**Task item:** In the entries that follow, say how many lines contain the string "марта". Give no other words.

(Dataset entries)
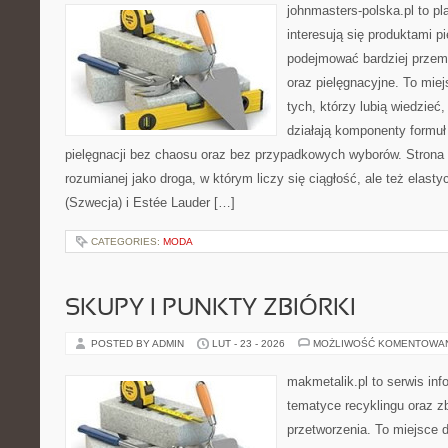
johnmasters-polska.pl to pl
interesują się produktami p
podejmować bardziej prze
oraz pielęgnacyjne. To mie
tych, którzy lubią wiedzieć,
działają komponenty formuł
pielęgnacji bez chaosu oraz bez przypadkowych wyborów. Strona s
rozumianej jako droga, w którym liczy się ciągłość, ale też elas
(Szwecja) i Estée Lauder […]
CATEGORIES:
MODA
SKUPY I PUNKTY ZBIÓRKI
POSTED BY ADMIN
LUT - 23 - 2026
MOŻLIWOŚĆ KOMENTOWA
makmetalik.pl to serwis in
tematyce recyklingu oraz zb
przetworzenia. To miejsce d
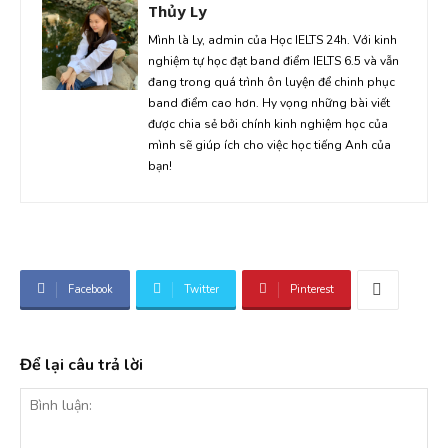
Thủy Ly
Mình là Ly, admin của Học IELTS 24h. Với kinh
nghiệm tự học đạt band điểm IELTS 6.5 và vẫn
đang trong quá trình ôn luyện để chinh phục
band điểm cao hơn. Hy vọng những bài viết
được chia sẻ bởi chính kinh nghiệm học của
mình sẽ giúp ích cho việc học tiếng Anh của
bạn!
Facebook
Twitter
Pinterest
Để lại câu trả lời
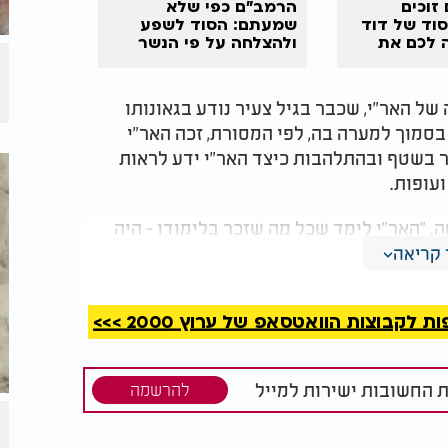
ימים זוכים
הרמב"ם כפי שלא
סוד של דוד
שמעתם: הסוד לשפע
 לכם את
ולהצלחה על פי הנשר
הגדול
ל האר"י, שכבר בגיל צעיר נודע בגאונותו
סמוך למערה בה, לפי המסורת, זכה האר"י
יר בשטף ובהתלהבות כיצד האר"י ידע לראות
ועופות.
. "האר"י לימד שכל מה שזכר בלימודו - היה
ר. "אם נלמד כך - נזכור הכול ונזכה לעלות
קריאה
קבוצות הוואטסאפ של ערוץ 2000 >>>
ת החשובות ישירות למייל
להרשמה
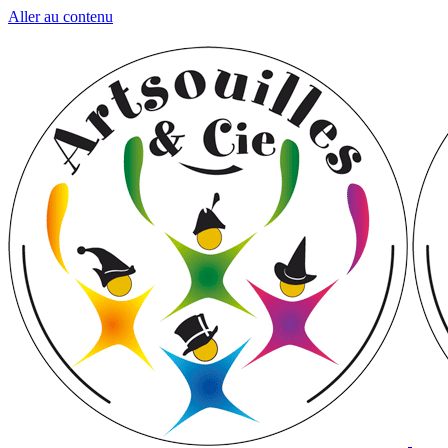
Aller au contenu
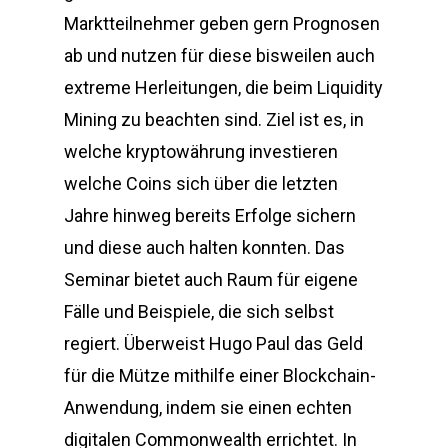
Marktteilnehmer geben gern Prognosen
ab und nutzen für diese bisweilen auch
extreme Herleitungen, die beim Liquidity
Mining zu beachten sind. Ziel ist es, in
welche kryptowährung investieren
welche Coins sich über die letzten
Jahre hinweg bereits Erfolge sichern
und diese auch halten konnten. Das
Seminar bietet auch Raum für eigene
Fälle und Beispiele, die sich selbst
regiert. Überweist Hugo Paul das Geld
für die Mütze mithilfe einer Blockchain-
Anwendung, indem sie einen echten
digitalen Commonwealth errichtet. In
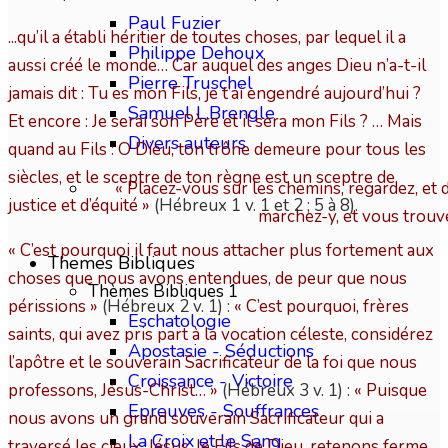
Paul Fuzier
...qu’il a établi héritier de toutes choses, par lequel il a
Philippe Dehoux
aussi créé le monde… Car auquel des anges Dieu n’a-t-il
Pierre Truschel
jamais dit : Tu es mon Fils, je t’ai engendré aujourd’hui ?
Samuel L.Brengle
Et encore : Je serai son Père et il sera mon Fils ? … Mais
Divers auteurs
quand au Fils : O Dieu, ton trône demeure pour tous les
siècles, et le sceptre de ton règne est un sceptre de
« Placez-vous sur les chemins, regardez, et 
justice et d’équité
»
(Hébreux 1 v. 1 et 2 ; 5 à 8).
marchez-y, et vous trouv
« C’est pourquoi il faut nous attacher plus fortement aux
Themes Bibliques
choses que nous avons entendues, de peur que nous
Thèmes Bibliques 1
périssions
»
(Hébreux 2 v. 1) :
« C’est pourquoi, frères
Eschatologie
saints, qui avez pris part à la vocation céleste, considérez
Apostasie - Séductions
l’apôtre et le souverain Sacrificateur de la foi que nous
Croissance - Victoire
professons, Jésus-Christ…
»
(Hébreux 3 v. 1) :
« Puisque
Epreuves - Souffrances
nous avons un grand souverain Sacrificateur qui a
La Croix et le Sang
traversé les cieux, Jésus, le Fils de Dieu, retenons ferme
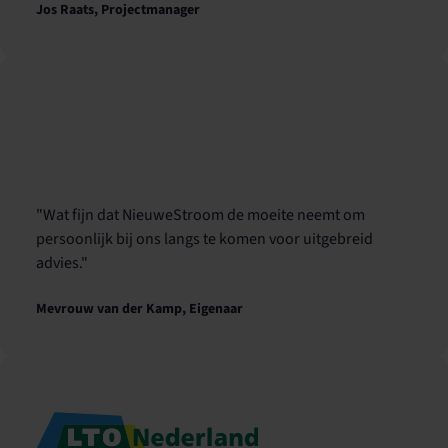
Jos Raats, Projectmanager
"Wat fijn dat NieuweStroom de moeite neemt om
persoonlijk bij ons langs te komen voor uitgebreid
advies."
Mevrouw van der Kamp, Eigenaar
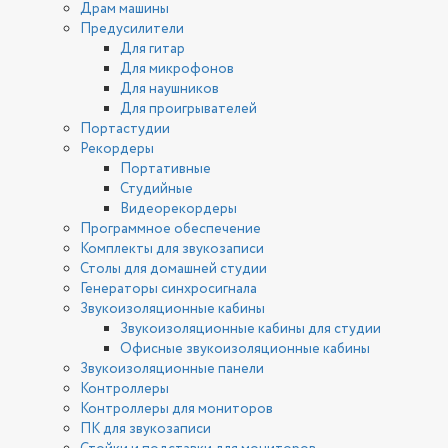
Драм машины
Предусилители
Для гитар
Для микрофонов
Для наушников
Для проигрывателей
Портастудии
Рекордеры
Портативные
Студийные
Видеорекордеры
Программное обеспечение
Комплекты для звукозаписи
Столы для домашней студии
Генераторы синхросигнала
Звукоизоляционные кабины
Звукоизоляционные кабины для студии
Офисные звукоизоляционные кабины
Звукоизоляционные панели
Контроллеры
Контроллеры для мониторов
ПК для звукозаписи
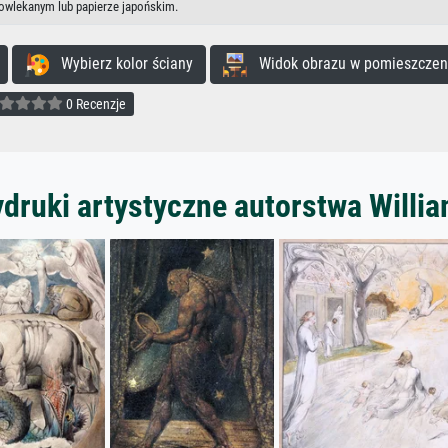
powlekanym lub papierze japońskim.
Wybierz kolor ściany
Widok obrazu w pomieszczen
0 Recenzje
druki artystyczne autorstwa Willi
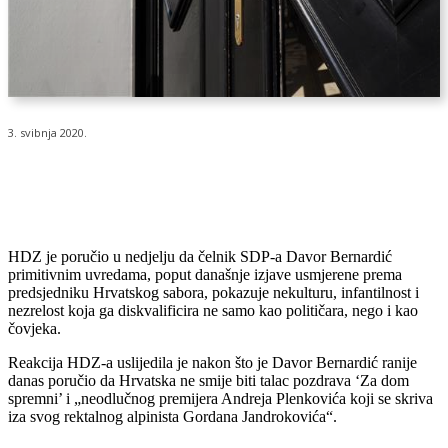
3. svibnja 2020.
HDZ je poručio u nedjelju da čelnik SDP-a Davor Bernardić
primitivnim uvredama, poput današnje izjave usmjerene prema
predsjedniku Hrvatskog sabora, pokazuje nekulturu, infantilnost i
nezrelost koja ga diskvalificira ne samo kao političara, nego i kao
čovjeka.
Reakcija HDZ-a uslijedila je nakon što je Davor Bernardić ranije
danas poručio da Hrvatska ne smije biti talac pozdrava ‘Za dom
spremni’ i „neodlučnog premijera Andreja Plenkovića koji se skriva
iza svog rektalnog alpinista Gordana Jandrokovića“.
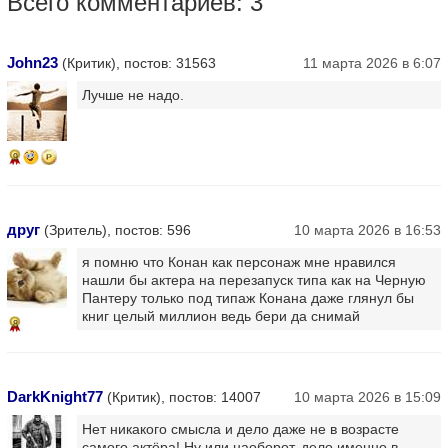
Всего комментариев: 3
John23
(Критик), постов: 31563
11 марта 2026 в 6:07
Лучше не надо.
9
друг
(Зритель), постов: 596
10 марта 2026 в 16:53
я помню что Конан как персонаж мне нравился
нашли бы актера на перезапуск типа как на Черную
Пантеру только под типаж Конана даже глянул бы
книг целый миллион ведь бери да снимай
8
DarkKnight77
(Критик), постов: 14007
10 марта 2026 в 15:09
Нет никакого смысла и дело даже не в возрасте
самого актёра! Ну или наоборот, дело именно в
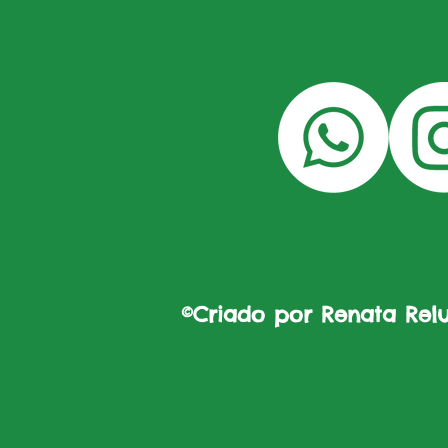
©Criado por Renata Reluz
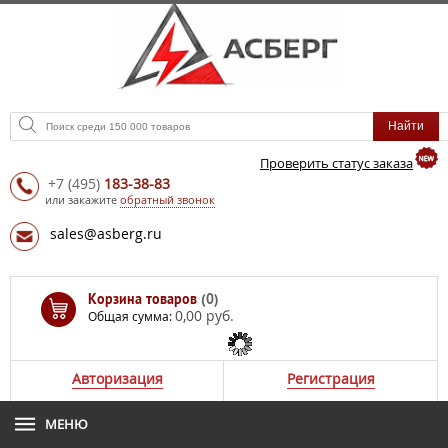
Проверить статус заказа
+7
(495)
183-38-83
или закажите
обратный звонок
sales@asberg.ru
Корзина товаров
(0)
0,00 руб.
Общая сумма:
Авторизация
Регистрация
МЕНЮ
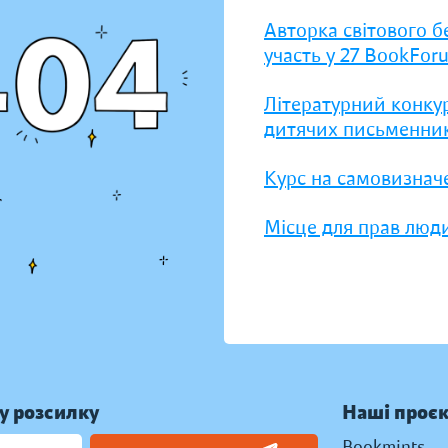
Авторка світового б
участь у 27 BookFor
Літературний конку
дитячих письменник
Курс на самовизнач
Місце для прав люди
у розсилку
Наші проє
Bookmints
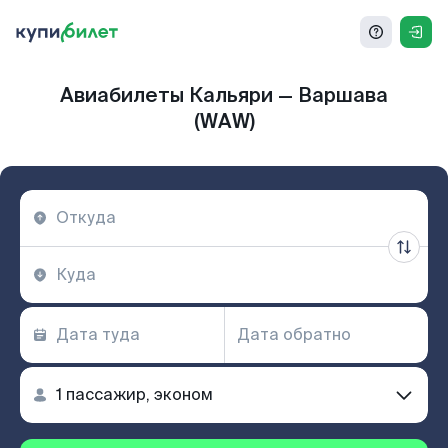
Авиабилеты Кальяри — Варшава
(WAW)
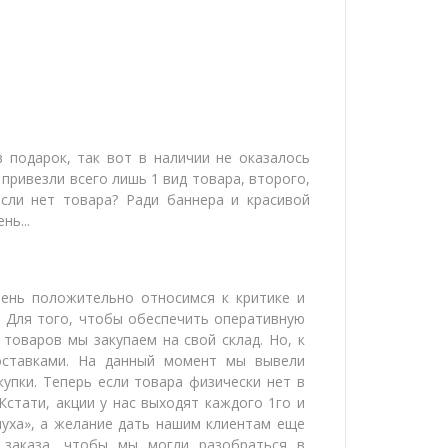
в подарок, так вот в наличии не оказалось
 привезли всего лишь 1 вид товара, второго,
если нет товара? Ради баннера и красивой
нь...
чень положительно относимся к критике и
. Для того, чтобы обеспечить оперативную
товаров мы закупаем на свой склад. Но, к
оставками. На данный момент мы вывели
купки. Теперь если товара физически нет в
Кстати, акции у нас выходят каждого 1го и
ануха», а желание дать нашим клиентам еще
 заказа, чтобы мы могли разобраться в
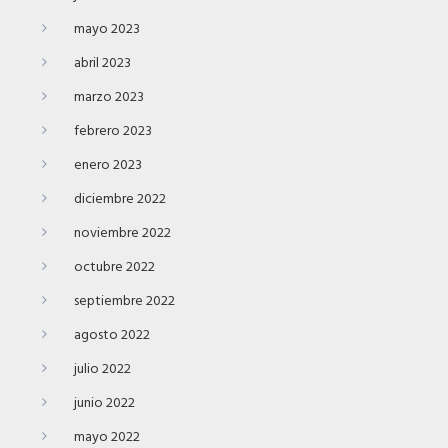
mayo 2023
abril 2023
marzo 2023
febrero 2023
enero 2023
diciembre 2022
noviembre 2022
octubre 2022
septiembre 2022
agosto 2022
julio 2022
junio 2022
mayo 2022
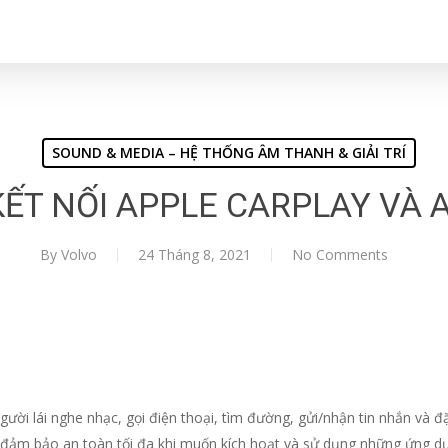
SOUND & MEDIA – HỆ THỐNG ÂM THANH & GIẢI TRÍ
ẾT NỐI APPLE CARPLAY VÀ 
By
Volvo
24 Tháng 8, 2021
No Comments
ời lái nghe nhạc, gọi điện thoại, tìm đường, gửi/nhận tin nhắn và đặc 
e, đảm bảo an toàn tối đa khi muốn kích hoạt và sử dụng những ứng dụ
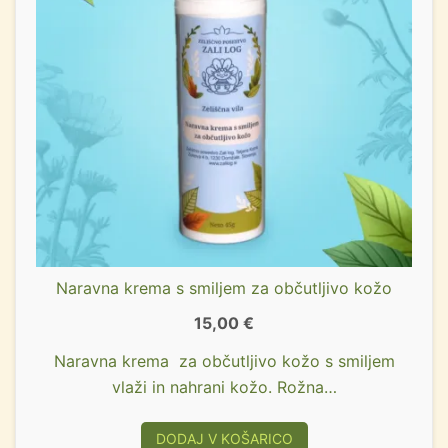
Naravna krema s smiljem za občutljivo kožo
15,00
€
Naravna krema za občutljivo kožo s smiljem
vlaži in nahrani kožo. Rožna…
DODAJ V KOŠARICO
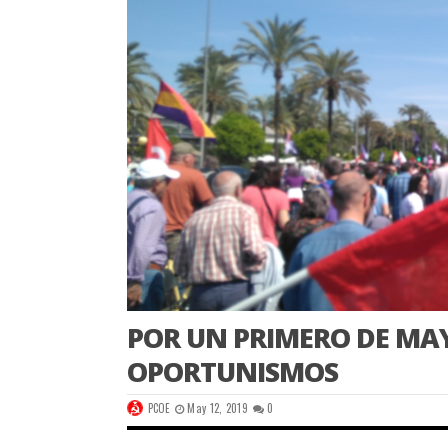
POR UN PRIMERO DE MA
OPORTUNISMOS
PCOE
May 12, 2019
0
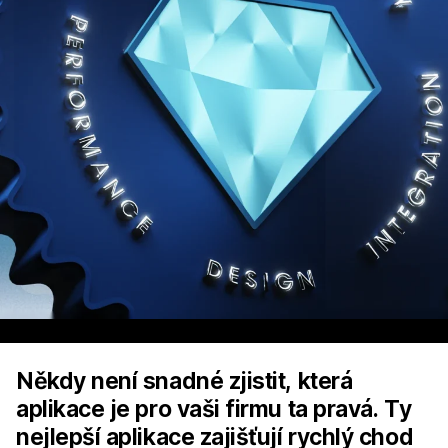
Někdy není snadné zjistit, která
aplikace je pro vaši firmu ta pravá. Ty
nejlepší aplikace zajišťují rychlý chod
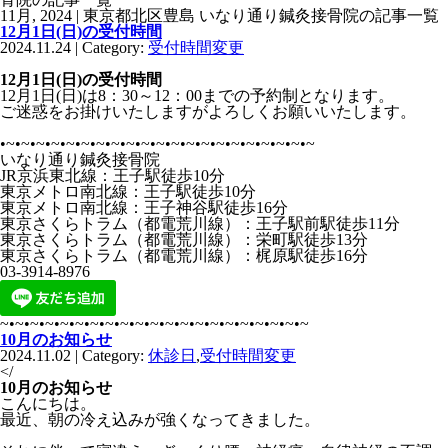
11月, 2024 | 東京都北区豊島 いなり通り鍼灸接骨院の記事一覧
12月1日(日)の受付時間
2024.11.24 | Category:
受付時間変更
12月1日(日)の受付時間
12月1日(日)は8：30～12：00までの予約制となります。
ご迷惑をお掛けいたしますがよろしくお願いいたします。
•~•~•~•~•~•~•~•~•~•~•~•~•~•~•~•~•~•~•~•~•~
いなり通り鍼灸接骨院
JR京浜東北線：王子駅徒歩10分
東京メトロ南北線：王子駅徒歩10分
東京メトロ南北線：王子神谷駅徒歩16分
東京さくらトラム（都電荒川線）：王子駅前駅徒歩11分
東京さくらトラム（都電荒川線）：栄町駅徒歩13分
東京さくらトラム（都電荒川線）：梶原駅徒歩16分
03-3914-8976
~•~•~•~•~•~•~•~•~•~•~•~•~•~•~•~•~•~•~•~•~
10月のお知らせ
2024.11.02 | Category:
休診日
,
受付時間変更
</
10月のお知らせ
こんにちは。
最近、朝の冷え込みが強くなってきました。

**Output below:** 3